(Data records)
"""
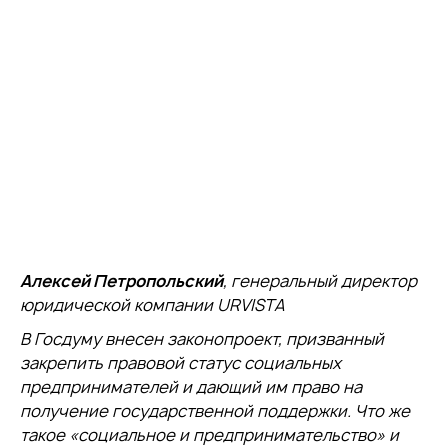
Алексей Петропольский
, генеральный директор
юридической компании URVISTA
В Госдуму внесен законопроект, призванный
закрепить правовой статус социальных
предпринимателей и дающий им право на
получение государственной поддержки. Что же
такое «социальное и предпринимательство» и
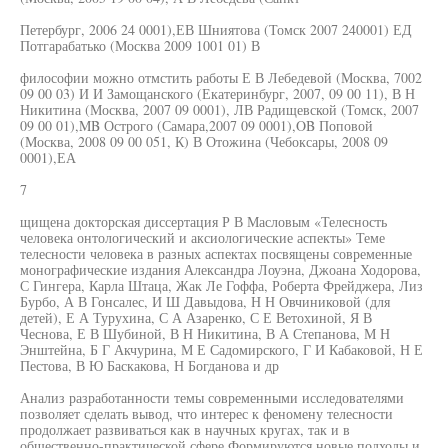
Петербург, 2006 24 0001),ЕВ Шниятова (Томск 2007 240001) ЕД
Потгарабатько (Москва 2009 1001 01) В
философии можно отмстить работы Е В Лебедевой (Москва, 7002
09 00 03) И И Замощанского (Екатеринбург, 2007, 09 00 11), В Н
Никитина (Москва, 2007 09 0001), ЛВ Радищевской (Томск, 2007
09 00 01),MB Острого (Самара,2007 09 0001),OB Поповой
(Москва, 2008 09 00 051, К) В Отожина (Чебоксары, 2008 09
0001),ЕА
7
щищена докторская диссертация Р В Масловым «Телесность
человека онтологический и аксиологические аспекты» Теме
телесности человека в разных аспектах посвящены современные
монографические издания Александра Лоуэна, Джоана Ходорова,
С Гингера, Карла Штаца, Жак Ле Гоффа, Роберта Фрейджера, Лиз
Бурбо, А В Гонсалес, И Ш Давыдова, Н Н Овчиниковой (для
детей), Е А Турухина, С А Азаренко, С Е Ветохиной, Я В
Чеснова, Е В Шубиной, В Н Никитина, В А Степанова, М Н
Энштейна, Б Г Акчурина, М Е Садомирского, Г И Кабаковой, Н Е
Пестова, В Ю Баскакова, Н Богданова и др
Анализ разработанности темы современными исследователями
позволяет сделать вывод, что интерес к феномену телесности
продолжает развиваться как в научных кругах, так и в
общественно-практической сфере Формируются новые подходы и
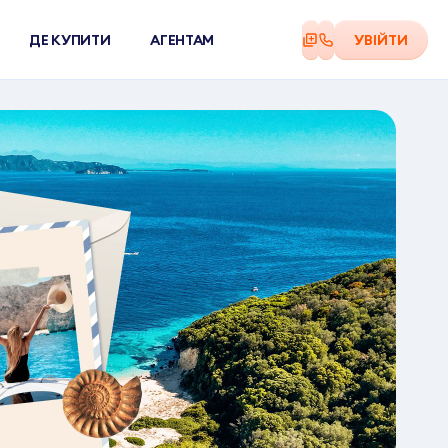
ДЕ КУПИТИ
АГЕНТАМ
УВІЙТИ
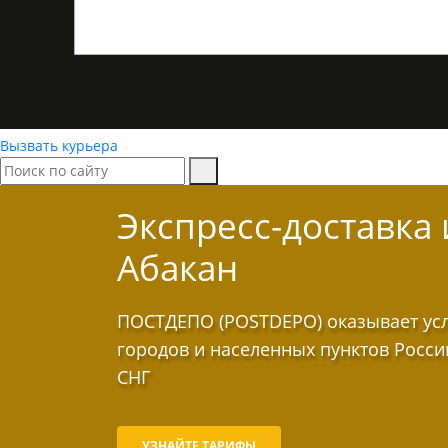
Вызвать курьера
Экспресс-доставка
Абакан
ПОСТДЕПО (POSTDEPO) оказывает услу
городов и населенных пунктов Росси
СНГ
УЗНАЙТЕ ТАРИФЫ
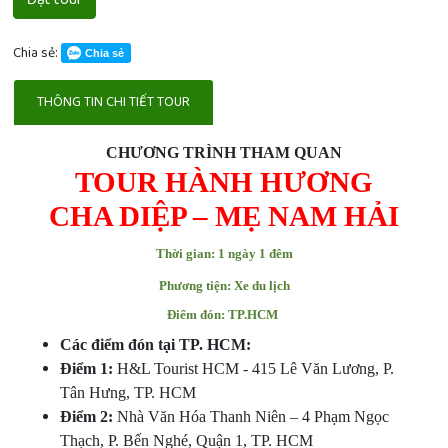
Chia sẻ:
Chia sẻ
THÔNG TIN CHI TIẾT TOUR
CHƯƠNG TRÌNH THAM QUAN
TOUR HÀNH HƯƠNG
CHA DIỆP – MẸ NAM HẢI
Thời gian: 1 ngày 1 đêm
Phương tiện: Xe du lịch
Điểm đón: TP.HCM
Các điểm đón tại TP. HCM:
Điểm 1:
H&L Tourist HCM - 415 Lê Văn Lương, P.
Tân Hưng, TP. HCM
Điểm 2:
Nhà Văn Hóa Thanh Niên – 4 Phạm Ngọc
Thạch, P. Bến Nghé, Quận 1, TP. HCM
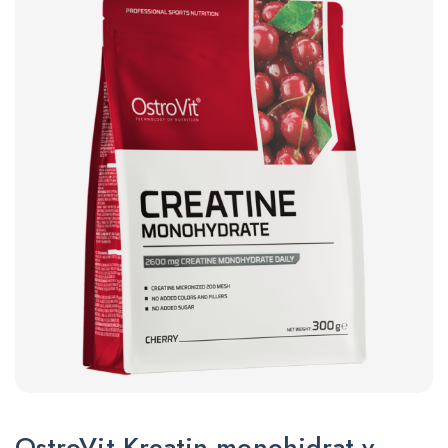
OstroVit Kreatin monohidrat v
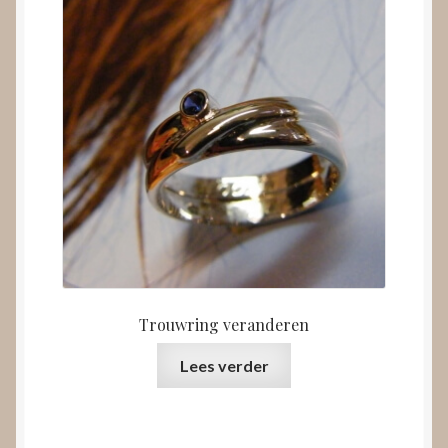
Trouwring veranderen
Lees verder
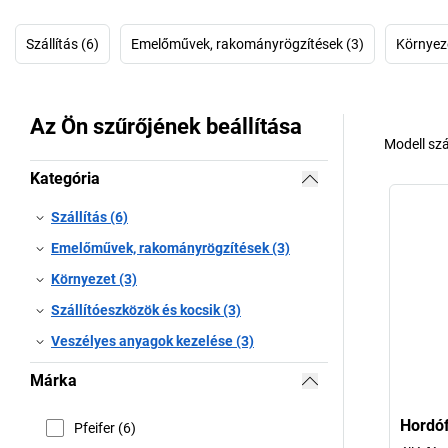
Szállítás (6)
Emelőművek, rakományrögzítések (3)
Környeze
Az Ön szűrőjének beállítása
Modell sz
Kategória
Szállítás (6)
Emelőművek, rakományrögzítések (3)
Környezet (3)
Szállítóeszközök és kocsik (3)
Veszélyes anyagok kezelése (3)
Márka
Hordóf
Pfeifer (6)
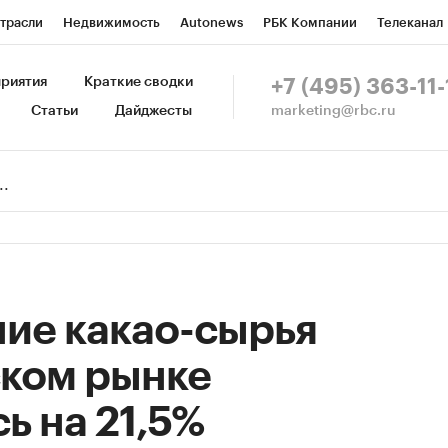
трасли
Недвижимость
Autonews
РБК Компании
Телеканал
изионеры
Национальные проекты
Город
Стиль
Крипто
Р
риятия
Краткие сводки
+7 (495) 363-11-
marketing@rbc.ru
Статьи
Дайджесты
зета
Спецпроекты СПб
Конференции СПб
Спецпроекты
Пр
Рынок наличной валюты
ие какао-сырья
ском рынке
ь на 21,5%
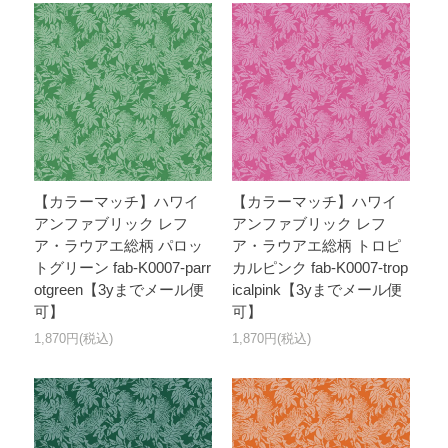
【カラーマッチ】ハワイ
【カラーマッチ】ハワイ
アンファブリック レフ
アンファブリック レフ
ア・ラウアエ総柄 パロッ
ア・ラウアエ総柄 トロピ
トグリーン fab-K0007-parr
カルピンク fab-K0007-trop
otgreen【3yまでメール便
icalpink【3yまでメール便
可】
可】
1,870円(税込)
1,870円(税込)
"""
"""
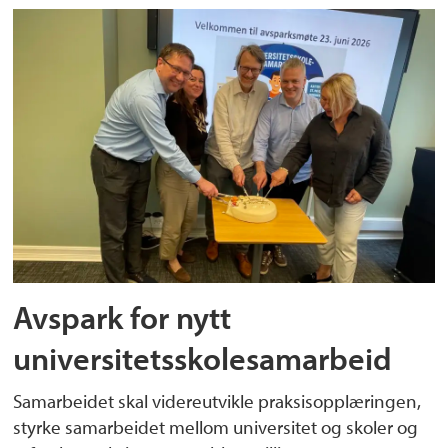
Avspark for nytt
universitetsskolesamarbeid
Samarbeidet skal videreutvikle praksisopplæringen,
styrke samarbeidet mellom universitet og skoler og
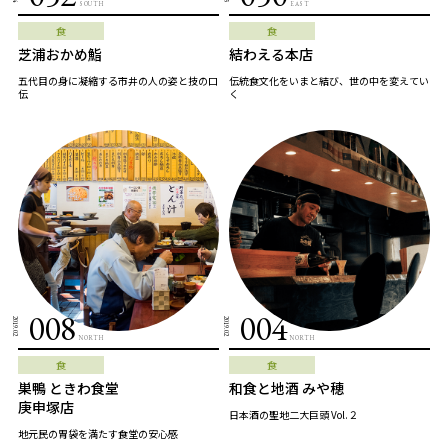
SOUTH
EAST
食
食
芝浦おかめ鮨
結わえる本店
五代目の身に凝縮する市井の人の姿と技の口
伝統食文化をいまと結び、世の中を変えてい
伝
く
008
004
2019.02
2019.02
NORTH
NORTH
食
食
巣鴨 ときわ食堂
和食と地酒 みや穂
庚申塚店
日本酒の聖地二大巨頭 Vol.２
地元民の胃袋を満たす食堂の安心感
"""
--- Task directions ---
From the line containing "styrke samarbeidet mellom" through the line containing "地元民の胃袋を満たす食堂の安心感", copy every line above exactly, without pictures.

--- Your response ---
styrke samarbeidet mellom universitet og skoler og
SOUTH
EAST
食
食
芝浦おかめ鮨
結わえる本店
五代目の身に凝縮する市井の人の姿と技の口
伝統食文化をいまと結び、世の中を変えてい
伝
く
008
004
2019.02
2019.02
NORTH
NORTH
食
食
巣鴨 ときわ食堂
和食と地酒 みや穂
庚申塚店
日本酒の聖地二大巨頭 Vol.２
地元民の胃袋を満たす食堂の安心感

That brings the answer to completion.